Add chains for superior traction.

One of the best ways to give your farm truck, tractor or ATV/UTV a boost in snowy conditions is to install tire chains. These can work magic regardless of whether you have snow tires installed.

Tire chains are literally metal chains that wrap around tires to provide much-improved traction on snow and ice. They dig in effectively. And they can make all the difference if you’re trying to perform difficult work like plowing or blowing snow.

There are a few small downsides to tire chains. They shouldn’t be used at high speeds (under 30mph is recommended). If gaining traction is a concern, though, you’ll want to be driving slower anyway.

And they shouldn’t be used on dry roads. They’ll damage the surface and wear out quickly. But for working at sedate speeds around your farm, tire chains are a great choice for almost any vehicle.

Read more: Don’t forget about the tractor! These 5 steps will get your machine ready for cold weather.

Keep an eye on the tire pressure.

Did you know tire pressure drops in cold weather? Even if your tires were inflated to the correct PSI (pound-force per square inch) at the end of summer, winter temperatures cause the pressure to drop. And this could potentially leading to underinflated tires.

At the start of winter, you should check the pressure in all your vehicle tires. Add air if necessary to maintain the proper levels.

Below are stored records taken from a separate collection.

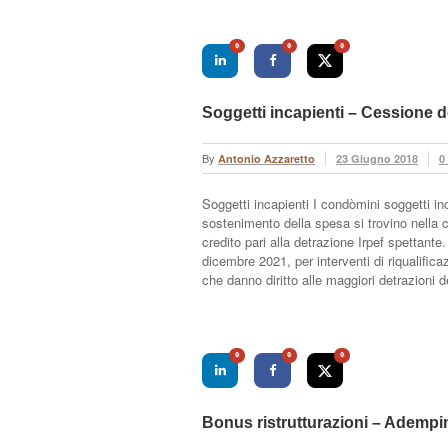
0
0
0
Soggetti incapienti – Cessione d
By
Antonio Azzaretto
23 Giugno 2018
0
Soggetti incapienti I condòmini soggetti in
sostenimento della spesa si trovino nella 
credito pari alla detrazione Irpef spettant
dicembre 2021, per interventi di riqualific
che danno diritto alle maggiori detrazioni 
0
0
0
Bonus ristrutturazioni – Adempim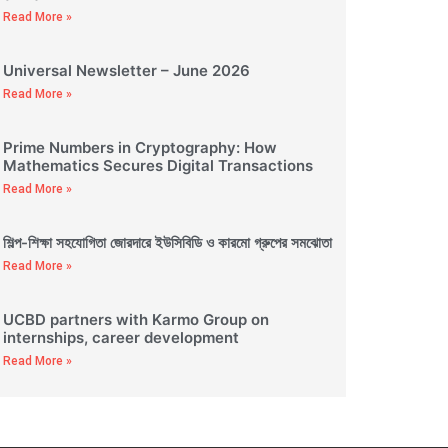
Read More »
Universal Newsletter – June 2026
Read More »
Prime Numbers in Cryptography: How
Mathematics Secures Digital Transactions
Read More »
শিল্প-শিক্ষা সহযোগিতা জোরদারে ইউসিবিডি ও কারমো গ্রুপের সমঝোতা
Read More »
UCBD partners with Karmo Group on
internships, career development
Read More »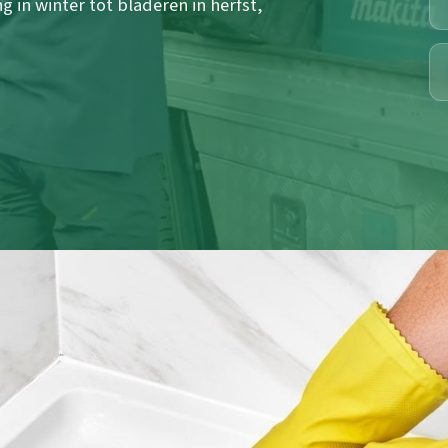
 in winter tot bladeren in herfst,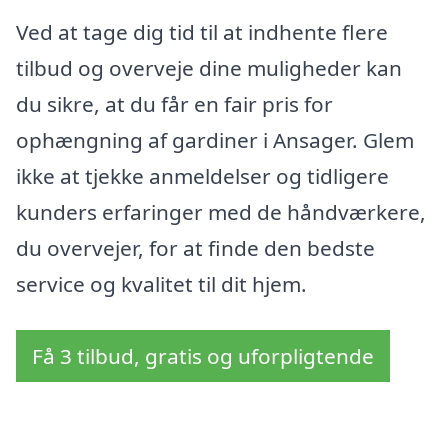
Ved at tage dig tid til at indhente flere
tilbud og overveje dine muligheder kan
du sikre, at du får en fair pris for
ophængning af gardiner i Ansager. Glem
ikke at tjekke anmeldelser og tidligere
kunders erfaringer med de håndværkere,
du overvejer, for at finde den bedste
service og kvalitet til dit hjem.
Få 3 tilbud, gratis og uforpligtende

You may have heard about intentionally underinflating tires to gain better traction in snowy conditions. The idea holds that an underinflated tire will sag a little, increasing the surface area in contact with the ground.

However, the many downsides of underinflated tires (including degraded steering, reduced driving safety, and damage to tires and wheels) offset any potential gains in traction.

You get better overall performance and durability with properly inflated tires.

Operating vehicles in snowy weather can be challenging. But these tips will help you get the best traction out of your tires this winter. You’ll increase your safety and performance along the way!